- **Your instructions**
From the entries that follow, report every line in which "lines" occurs.

- **Available data**
^^^^^^^^

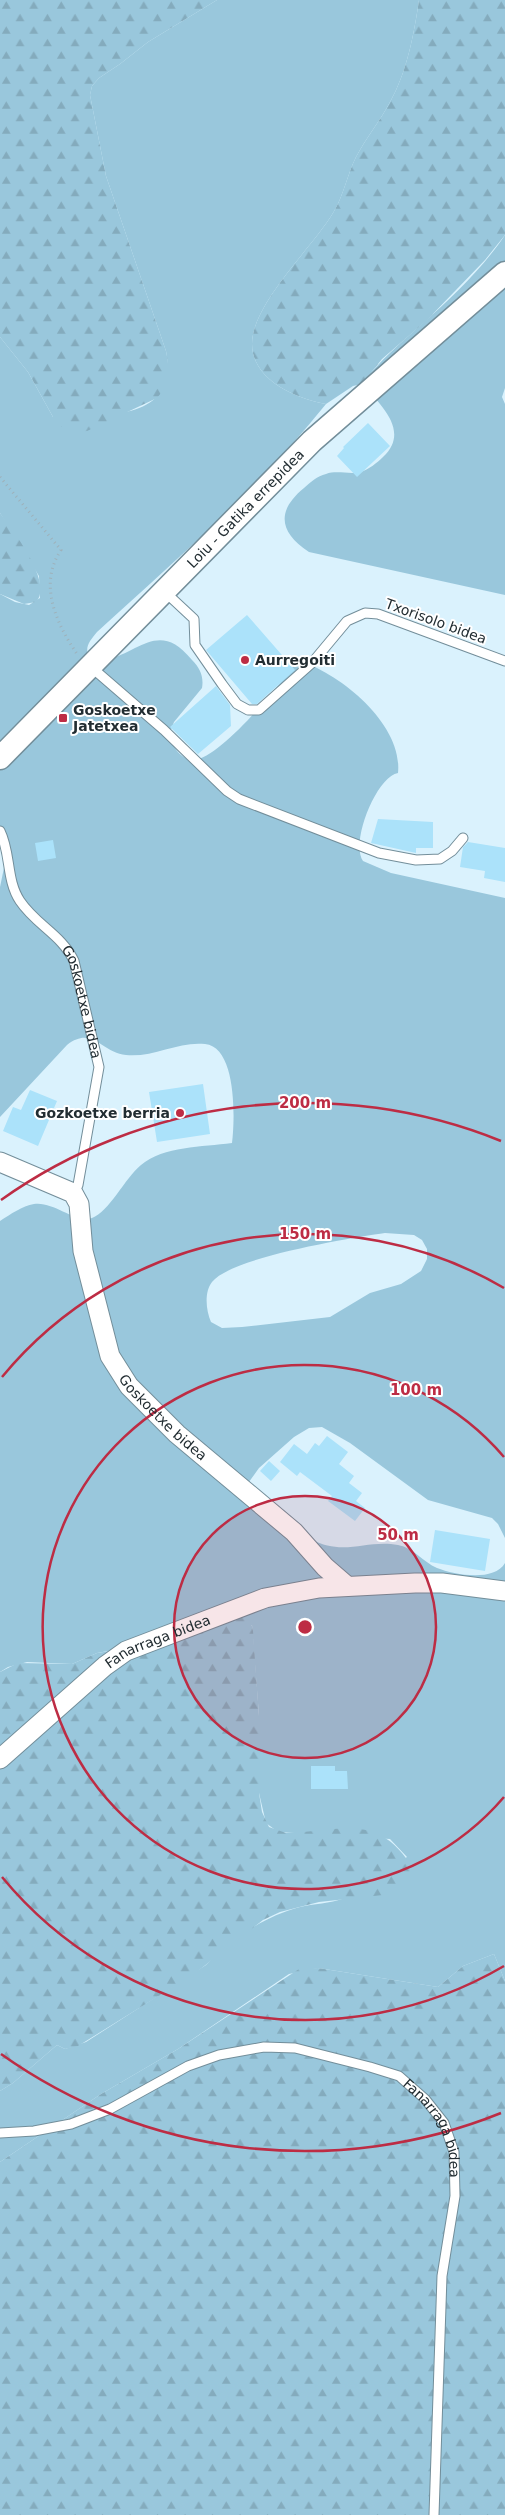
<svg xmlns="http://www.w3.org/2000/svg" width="505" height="2515" font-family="'DejaVu Sans',sans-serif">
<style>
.green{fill:#99c7dc;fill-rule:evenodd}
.forest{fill:url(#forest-firs)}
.building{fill:#abe2fa}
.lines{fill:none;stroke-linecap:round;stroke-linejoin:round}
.service-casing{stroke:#738e9a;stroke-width:11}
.minor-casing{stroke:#738e9a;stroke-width:21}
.tertiary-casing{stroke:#738e9a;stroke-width:25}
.path{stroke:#9eb1ba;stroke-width:3;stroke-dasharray:1 4;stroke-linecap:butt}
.service{stroke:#fff;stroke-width:9}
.minor{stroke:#fff;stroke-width:19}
.tertiary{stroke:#fff;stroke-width:22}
.ring{fill:none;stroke:#bd2c44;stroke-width:2.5}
.poi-dot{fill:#bd2c44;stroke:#fff;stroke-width:2}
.labels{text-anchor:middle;stroke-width:4;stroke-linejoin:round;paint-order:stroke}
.street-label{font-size:14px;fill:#222d32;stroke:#fff}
.poi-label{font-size:14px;font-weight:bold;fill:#222d32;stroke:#fff;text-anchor:start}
.centre{fill:#bd2c44;stroke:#fff;stroke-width:2.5}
.ring-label{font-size:15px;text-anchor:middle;font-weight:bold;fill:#bd2c44;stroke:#fff;stroke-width:4;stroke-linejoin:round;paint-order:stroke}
</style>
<defs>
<pattern id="forest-firs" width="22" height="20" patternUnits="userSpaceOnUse" patternTransform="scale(1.25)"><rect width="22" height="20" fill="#99c7dc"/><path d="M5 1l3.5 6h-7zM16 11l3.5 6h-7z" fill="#84abbd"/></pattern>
</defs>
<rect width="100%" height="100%" fill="#daf2fd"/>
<path class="green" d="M 217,0 L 419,0 C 414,34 407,72 390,102 C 380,121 366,138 356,157 C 347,175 344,195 333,213 C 312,248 252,304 252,344 C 252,380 296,399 326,404 C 259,488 176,560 97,632 C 91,640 85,645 88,655 L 105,661 C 142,650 160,621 192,660 C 200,668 204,677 202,688 L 174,722 L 169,735 C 172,746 181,760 194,760 C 220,759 283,682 297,660 C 340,673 403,724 398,773 C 376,777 350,843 363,861 L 391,873 L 505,898 L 505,1538 L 498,1524 L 492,1518 L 428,1500 L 350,1443 L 322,1427 L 309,1428 L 294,1437 L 259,1468 L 246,1486 C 264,1501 292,1529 311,1539 C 343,1557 367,1539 398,1545 C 414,1548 423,1562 437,1568 C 455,1575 494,1582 505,1563 L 505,1981 L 494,1954 L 463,1966 L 438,1987 L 318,1968 L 289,1974 L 178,2049 L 101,2094 L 0,2162 L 0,2091 L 13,2083 L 57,2045 L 65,2049 L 86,2042 L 206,1965 C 233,1938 263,1917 300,1907 C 312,1904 332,1903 342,1899 C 364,1888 386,1871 407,1857 L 390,1839 L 278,1832 L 266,1823 L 259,1793 L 259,1716 L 252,1625 L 97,1653 L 72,1664 L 27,1662 L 8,1667 L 0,1672 L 0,1221 C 11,1214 22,1206 34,1204 C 54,1201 76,1224 92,1218 C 109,1212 125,1178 141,1165 C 164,1146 202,1147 232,1143 C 235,1120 237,1047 205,1044 C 179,1041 152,1058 126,1055 C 101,1053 93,1025 67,1045 L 0,1117 L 0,887 L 5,863 L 0,841 L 0,594 L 15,602 L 29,605 L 40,598 L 39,576 L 0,513 L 0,337 L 28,372 L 53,417 C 101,415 180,423 166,351 L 106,176 L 90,95 L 92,86 L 99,78 L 120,64 L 148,42 ZM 385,1233 L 414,1235 L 422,1240 L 427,1249 L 427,1259 L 421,1271 L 401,1284 L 370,1293 L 330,1317 L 242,1327 L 222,1328 L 211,1322 C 206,1311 204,1292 212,1282 C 232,1257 351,1238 385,1233 Z
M 505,235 L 505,388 L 502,397 L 505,404 L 505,595 L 309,552 C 279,532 276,511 304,488 C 311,482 317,476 326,474 C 337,470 350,475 361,472 C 369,469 377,463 383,457 C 411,431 380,404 362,384 C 380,360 402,342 424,322 C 452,298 485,265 505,235 Z"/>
<path class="forest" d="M 0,0 L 217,0 L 148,42 L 120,64 L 99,78 L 92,86 L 90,95 L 106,176 L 166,351 C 170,370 170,383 157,398 L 87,431 L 76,432 L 60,426 L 53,417 L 28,372 L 0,337 Z
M 419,0 L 505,0 L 505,235 L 485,260 L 427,320 L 382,359 L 362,384 L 353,386 L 326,404 C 296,399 252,380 252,344 C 252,304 312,248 333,213 C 344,195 347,175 356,157 C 366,138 380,121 390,102 C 407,72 414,34 419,0 Z
M 0,513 C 13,531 54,583 36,602 L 24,604 L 0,594 Z
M 245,1615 L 250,1618 L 253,1631 L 259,1716 L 259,1793 L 262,1812 L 269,1827 L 286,1833 C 342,1831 379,1811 414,1870 C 410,1881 403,1888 392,1894 L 319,1902 L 280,1912 L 263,1920 L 194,1974 L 78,2046 L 65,2049 L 57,2045 L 13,2083 L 0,2091 L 0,1672 L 18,1663 L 72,1664 L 97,1653 L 117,1650 Z
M 494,1954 L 505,1981 L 505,2515 L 0,2515 L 0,2162 L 101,2094 L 178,2049 L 299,1969 L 318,1968 L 438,1987 L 463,1966 Z"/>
<path class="building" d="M 368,423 L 390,446 L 357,477 L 337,456 L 344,448 L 343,447 Z
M 247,615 L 295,670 L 257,704 L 252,704 L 206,650 Z
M 216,686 L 230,705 L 231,726 L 198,754 L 170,727 Z
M 378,819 L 433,822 L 433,848 L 416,848 L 416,853 L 371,843 Z
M 53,840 L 56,858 L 38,861 L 35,843 Z
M 468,842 L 505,848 L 505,882 L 484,878 L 485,871 L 460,867 L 463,847 Z
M 203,1084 L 210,1134 L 157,1142 L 149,1092 Z
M 30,1090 L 57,1101 L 38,1146 L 3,1131 L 13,1107 L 21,1110 Z
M 327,1436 L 348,1452 L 339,1464 L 354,1476 L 349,1483 L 362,1493 L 356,1501 L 365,1508 L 355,1521 L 328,1501 L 332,1496 L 300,1472 L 297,1476 L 280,1462 L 294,1444 L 307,1454 L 315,1443 L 319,1446 Z
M 269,1461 L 280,1471 L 271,1481 L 260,1471 Z
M 435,1530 L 490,1539 L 485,1571 L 430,1562 Z
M 311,1766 L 335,1766 L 335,1771 L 347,1771 L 348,1789 L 311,1789 Z"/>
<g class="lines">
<defs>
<g id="service">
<path d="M 164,591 L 194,619 L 195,645 L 222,684 L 237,704 L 248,710 L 259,710 L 312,663 L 347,621 L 365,613 L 378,614 L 505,661"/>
<path d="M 90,666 L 164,730 L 227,791 L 239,799 L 379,853 L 416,860 L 440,859 L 452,851 L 463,838"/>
<path id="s1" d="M 0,831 C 11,853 6,880 20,901 C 36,925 62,935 74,961 L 99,1067 L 78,1185 L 73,1193"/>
<path id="s2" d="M 0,2133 L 34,2131 L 71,2124 L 110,2109 L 188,2066 L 219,2055 L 264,2047 L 295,2048 L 370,2067 L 399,2076 L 425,2099 L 444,2123 L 454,2152 L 455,2196 L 442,2276 L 434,2515"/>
</g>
<g id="minor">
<path id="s3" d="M 0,1162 L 73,1193 L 79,1204 L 83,1251 L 110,1356 L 129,1386 L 177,1434 L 294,1532 L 325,1567 L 347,1586"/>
<path id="s4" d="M 0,1759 L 105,1666 L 126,1651 L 265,1598 L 319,1588 L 415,1583 L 442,1583 L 505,1591"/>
</g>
<g id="tertiary">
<path id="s5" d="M 0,758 L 312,441 L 505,273"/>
</g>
</defs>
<use href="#service" class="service-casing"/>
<use href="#minor" class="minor-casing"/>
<use href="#tertiary" class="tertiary-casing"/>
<path class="path" d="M 0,477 L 61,550 C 38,584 56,623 77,654"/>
<use href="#service" class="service"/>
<use href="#minor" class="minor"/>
<use href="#tertiary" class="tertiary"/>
</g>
<circle cx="305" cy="1627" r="131" fill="#bd2c44" fill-opacity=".12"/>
<g class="ring">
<circle cx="305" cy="1627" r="131"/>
<path d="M504 1797A262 262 0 1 1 504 1457"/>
<path d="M504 1966A393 393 0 0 1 2 1877M2 1377A393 393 0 0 1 504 1288"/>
<path d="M501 2113A524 524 0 0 1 1 2054M1 1200A524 524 0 0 1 501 1141"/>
</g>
<g class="poi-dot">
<circle cx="245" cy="660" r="5"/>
<rect x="58" y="713" width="10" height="10" rx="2.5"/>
<circle cx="180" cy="1113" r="5"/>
</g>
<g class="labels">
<g class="street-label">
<text dy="5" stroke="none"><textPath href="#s5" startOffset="350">Loiu - Gatika errepidea</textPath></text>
<text transform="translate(436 621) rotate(20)" y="5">Txorisolo bidea</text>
<text dy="5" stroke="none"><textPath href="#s1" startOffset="196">Goskoetxe bidea</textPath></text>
<text dy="5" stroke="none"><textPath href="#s3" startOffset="329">Goskoetxe bidea</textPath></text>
<text dy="5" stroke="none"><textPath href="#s4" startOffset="199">Fanarraga bidea</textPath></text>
<text dy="5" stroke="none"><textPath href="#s2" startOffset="485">Fanarraga bidea</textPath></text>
</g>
<g class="poi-label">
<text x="255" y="665">Aurregoiti</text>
<text x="73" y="715">Goskoetxe<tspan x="73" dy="16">Jatetxea</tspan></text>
<text x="170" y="1118" text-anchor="end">Gozkoetxe berria</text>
</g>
</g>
<circle cx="305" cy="1627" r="8" class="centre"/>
<g class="ring-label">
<text x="305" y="1108">200 m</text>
<text x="305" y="1239">150 m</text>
<text x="416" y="1395">100 m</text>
<text x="398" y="1540">50 m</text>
</g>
</svg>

^^^^^^^^

- **Answer**
.lines{fill:none;stroke-linecap:round;stroke-linejoin:round}
<g class="lines">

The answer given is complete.